**HOW TO COMPLETE THIS TASK**
Lines with "strong": please show every one of them from the listing below.

**DATA EXTRACT**
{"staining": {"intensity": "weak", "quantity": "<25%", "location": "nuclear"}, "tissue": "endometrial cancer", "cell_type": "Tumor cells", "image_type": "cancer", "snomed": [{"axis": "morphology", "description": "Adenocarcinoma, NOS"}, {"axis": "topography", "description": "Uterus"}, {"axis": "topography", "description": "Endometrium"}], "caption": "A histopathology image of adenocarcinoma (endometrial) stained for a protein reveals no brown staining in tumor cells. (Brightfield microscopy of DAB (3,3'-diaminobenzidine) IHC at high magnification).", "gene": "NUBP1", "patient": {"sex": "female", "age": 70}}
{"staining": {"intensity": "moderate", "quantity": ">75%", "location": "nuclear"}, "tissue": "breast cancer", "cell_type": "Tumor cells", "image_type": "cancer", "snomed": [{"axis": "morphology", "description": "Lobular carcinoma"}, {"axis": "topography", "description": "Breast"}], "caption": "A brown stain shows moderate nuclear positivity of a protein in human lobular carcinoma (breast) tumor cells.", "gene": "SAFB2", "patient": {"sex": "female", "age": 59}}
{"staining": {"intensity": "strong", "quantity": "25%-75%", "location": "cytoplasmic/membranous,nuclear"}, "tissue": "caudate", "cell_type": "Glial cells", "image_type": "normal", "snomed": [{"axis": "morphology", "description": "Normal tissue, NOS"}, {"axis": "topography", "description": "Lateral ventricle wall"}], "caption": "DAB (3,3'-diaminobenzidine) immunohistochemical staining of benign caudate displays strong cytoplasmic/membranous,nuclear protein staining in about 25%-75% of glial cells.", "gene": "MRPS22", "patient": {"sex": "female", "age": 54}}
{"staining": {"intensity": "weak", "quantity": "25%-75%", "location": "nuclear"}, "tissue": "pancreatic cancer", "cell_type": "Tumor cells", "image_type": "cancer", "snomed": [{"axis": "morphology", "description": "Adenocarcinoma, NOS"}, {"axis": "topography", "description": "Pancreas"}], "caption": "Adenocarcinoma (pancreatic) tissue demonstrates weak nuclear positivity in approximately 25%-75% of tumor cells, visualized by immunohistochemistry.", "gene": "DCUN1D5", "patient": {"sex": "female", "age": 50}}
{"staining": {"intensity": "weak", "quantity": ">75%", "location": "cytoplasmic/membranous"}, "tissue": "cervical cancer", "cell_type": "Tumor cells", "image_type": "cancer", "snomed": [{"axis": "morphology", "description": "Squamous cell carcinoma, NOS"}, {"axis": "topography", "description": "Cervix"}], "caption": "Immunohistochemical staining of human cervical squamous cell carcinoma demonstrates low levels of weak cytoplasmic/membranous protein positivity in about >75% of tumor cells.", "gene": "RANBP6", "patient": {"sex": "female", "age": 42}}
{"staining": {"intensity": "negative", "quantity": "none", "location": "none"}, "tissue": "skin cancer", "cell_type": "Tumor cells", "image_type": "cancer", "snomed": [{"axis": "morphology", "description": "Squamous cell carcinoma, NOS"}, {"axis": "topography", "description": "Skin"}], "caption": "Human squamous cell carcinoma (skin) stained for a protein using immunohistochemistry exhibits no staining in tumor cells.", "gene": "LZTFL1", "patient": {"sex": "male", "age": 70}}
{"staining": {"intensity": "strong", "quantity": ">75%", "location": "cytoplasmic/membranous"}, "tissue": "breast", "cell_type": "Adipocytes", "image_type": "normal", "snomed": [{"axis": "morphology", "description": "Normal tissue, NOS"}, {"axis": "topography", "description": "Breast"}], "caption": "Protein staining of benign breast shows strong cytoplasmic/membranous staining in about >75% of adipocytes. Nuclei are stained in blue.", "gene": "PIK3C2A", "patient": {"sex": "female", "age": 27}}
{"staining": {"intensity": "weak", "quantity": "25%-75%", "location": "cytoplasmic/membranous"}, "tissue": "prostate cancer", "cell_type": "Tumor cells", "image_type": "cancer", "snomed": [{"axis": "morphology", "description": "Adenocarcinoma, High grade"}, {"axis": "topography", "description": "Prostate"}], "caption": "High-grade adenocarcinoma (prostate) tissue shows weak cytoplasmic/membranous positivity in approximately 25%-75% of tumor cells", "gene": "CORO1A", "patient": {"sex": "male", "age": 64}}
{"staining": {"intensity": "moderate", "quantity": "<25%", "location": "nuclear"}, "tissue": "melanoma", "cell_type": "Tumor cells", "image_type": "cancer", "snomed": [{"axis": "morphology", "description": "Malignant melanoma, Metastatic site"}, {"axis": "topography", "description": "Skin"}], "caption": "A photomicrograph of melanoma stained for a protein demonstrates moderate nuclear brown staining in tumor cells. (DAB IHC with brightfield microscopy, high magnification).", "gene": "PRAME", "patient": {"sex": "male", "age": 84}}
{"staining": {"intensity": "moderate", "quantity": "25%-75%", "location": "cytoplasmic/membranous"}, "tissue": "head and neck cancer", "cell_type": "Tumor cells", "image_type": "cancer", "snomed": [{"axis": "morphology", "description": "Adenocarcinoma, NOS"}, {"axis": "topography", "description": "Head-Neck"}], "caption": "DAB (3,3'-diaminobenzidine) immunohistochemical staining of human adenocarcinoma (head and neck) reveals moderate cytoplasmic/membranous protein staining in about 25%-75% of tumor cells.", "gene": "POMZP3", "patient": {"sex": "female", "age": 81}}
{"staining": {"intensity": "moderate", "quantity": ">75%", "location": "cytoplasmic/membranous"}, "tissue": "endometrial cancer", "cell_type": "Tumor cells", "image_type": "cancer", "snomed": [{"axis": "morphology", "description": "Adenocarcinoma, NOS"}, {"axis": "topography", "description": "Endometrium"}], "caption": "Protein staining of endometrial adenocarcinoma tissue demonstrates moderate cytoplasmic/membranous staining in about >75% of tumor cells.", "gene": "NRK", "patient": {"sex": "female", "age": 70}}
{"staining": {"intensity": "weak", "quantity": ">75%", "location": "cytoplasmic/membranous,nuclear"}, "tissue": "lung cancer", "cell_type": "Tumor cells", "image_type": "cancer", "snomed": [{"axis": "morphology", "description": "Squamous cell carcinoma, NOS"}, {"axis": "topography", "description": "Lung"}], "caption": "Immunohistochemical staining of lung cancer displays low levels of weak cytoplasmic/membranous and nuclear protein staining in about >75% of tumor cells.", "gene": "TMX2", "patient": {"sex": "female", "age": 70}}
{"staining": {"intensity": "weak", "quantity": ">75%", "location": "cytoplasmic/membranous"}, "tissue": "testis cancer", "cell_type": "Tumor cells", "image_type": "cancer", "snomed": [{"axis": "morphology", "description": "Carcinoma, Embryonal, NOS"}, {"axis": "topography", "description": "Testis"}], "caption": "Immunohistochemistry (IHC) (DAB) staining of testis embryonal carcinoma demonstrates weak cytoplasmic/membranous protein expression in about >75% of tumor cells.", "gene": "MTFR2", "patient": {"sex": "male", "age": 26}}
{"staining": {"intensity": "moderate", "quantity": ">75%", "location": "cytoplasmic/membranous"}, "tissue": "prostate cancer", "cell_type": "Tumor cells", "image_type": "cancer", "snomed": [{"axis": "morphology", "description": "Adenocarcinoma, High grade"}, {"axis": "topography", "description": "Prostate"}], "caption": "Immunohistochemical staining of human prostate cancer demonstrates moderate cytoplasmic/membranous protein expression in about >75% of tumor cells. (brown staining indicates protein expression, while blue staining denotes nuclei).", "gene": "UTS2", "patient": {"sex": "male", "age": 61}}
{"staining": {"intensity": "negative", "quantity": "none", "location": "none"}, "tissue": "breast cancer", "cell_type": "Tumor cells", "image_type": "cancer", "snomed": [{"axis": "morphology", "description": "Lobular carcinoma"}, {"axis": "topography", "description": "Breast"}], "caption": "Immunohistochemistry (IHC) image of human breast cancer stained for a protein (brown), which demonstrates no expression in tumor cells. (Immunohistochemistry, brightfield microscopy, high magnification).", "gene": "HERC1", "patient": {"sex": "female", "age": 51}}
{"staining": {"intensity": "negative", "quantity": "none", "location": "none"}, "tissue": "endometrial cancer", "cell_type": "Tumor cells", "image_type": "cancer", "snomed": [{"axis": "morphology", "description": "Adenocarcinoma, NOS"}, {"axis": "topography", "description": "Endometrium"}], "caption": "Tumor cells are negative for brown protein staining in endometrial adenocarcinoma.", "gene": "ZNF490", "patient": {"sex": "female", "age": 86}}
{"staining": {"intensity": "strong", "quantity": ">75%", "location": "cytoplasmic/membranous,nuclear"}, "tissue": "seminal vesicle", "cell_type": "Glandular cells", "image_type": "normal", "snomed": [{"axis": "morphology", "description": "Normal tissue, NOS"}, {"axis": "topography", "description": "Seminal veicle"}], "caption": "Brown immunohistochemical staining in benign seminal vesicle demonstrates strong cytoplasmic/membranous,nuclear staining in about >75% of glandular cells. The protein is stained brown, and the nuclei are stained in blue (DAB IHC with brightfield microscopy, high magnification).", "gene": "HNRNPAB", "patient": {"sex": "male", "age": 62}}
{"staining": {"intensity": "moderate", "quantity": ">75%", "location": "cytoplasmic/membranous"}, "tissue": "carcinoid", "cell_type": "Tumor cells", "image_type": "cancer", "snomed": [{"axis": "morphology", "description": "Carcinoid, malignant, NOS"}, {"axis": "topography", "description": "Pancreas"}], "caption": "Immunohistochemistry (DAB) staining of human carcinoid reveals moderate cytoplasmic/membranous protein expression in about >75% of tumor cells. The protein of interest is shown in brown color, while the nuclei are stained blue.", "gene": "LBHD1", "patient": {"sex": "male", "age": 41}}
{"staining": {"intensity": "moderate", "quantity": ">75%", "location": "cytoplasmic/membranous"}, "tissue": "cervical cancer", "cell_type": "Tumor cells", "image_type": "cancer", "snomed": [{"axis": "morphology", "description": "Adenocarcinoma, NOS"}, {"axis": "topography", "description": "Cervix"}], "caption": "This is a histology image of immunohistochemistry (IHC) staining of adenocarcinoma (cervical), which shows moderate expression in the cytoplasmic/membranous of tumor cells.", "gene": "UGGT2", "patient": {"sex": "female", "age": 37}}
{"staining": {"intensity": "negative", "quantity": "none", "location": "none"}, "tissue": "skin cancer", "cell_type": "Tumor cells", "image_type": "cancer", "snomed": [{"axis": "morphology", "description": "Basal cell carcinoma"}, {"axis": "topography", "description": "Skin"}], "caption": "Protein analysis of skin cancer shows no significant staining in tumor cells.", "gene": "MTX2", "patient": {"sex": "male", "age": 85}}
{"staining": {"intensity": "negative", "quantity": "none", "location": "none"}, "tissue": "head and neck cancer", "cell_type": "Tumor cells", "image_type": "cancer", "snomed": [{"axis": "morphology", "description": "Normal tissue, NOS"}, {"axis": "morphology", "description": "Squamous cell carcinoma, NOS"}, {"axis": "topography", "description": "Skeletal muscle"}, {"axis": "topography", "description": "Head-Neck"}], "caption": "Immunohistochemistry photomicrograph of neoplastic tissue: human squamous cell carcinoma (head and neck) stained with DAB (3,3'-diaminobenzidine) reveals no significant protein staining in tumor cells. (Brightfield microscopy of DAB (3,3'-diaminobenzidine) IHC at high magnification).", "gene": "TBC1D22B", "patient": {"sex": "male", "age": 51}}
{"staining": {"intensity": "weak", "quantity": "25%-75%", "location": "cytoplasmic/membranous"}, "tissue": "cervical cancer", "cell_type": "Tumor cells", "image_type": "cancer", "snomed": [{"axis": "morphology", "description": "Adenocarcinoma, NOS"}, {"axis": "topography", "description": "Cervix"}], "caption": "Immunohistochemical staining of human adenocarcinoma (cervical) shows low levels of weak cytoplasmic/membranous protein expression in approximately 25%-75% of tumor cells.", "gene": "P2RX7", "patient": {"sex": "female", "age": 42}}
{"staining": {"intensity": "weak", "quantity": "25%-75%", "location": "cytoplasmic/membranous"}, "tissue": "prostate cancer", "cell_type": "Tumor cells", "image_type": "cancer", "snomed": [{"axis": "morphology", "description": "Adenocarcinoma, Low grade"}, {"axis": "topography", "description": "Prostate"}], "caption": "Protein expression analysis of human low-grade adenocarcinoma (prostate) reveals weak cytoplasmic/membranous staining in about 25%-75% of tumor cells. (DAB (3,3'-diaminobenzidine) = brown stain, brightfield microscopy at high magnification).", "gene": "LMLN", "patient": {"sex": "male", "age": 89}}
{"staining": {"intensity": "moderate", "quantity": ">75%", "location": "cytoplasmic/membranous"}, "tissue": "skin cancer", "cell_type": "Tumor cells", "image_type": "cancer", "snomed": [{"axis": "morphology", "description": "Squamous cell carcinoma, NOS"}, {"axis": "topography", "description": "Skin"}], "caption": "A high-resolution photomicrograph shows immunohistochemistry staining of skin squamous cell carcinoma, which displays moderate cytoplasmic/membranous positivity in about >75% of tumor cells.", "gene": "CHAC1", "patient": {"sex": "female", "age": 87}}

**ANSWER BELOW**
{"staining": {"intensity": "strong", "quantity": "25%-75%", "location": "cytoplasmic/membranous,nuclear"}, "tissue": "caudate", "cell_type": "Glial cells", "image_type": "normal", "snomed": [{"axis": "morphology", "description": "Normal tissue, NOS"}, {"axis": "topography", "description": "Lateral ventricle wall"}], "caption": "DAB (3,3'-diaminobenzidine) immunohistochemical staining of benign caudate displays strong cytoplasmic/membranous,nuclear protein staining in about 25%-75% of glial cells.", "gene": "MRPS22", "patient": {"sex": "female", "age": 54}}
{"staining": {"intensity": "strong", "quantity": ">75%", "location": "cytoplasmic/membranous"}, "tissue": "breast", "cell_type": "Adipocytes", "image_type": "normal", "snomed": [{"axis": "morphology", "description": "Normal tissue, NOS"}, {"axis": "topography", "description": "Breast"}], "caption": "Protein staining of benign breast shows strong cytoplasmic/membranous staining in about >75% of adipocytes. Nuclei are stained in blue.", "gene": "PIK3C2A", "patient": {"sex": "female", "age": 27}}
{"staining": {"intensity": "strong", "quantity": ">75%", "location": "cytoplasmic/membranous,nuclear"}, "tissue": "seminal vesicle", "cell_type": "Glandular cells", "image_type": "normal", "snomed": [{"axis": "morphology", "description": "Normal tissue, NOS"}, {"axis": "topography", "description": "Seminal veicle"}], "caption": "Brown immunohistochemical staining in benign seminal vesicle demonstrates strong cytoplasmic/membranous,nuclear staining in about >75% of glandular cells. The protein is stained brown, and the nuclei are stained in blue (DAB IHC with brightfield microscopy, high magnification).", "gene": "HNRNPAB", "patient": {"sex": "male", "age": 62}}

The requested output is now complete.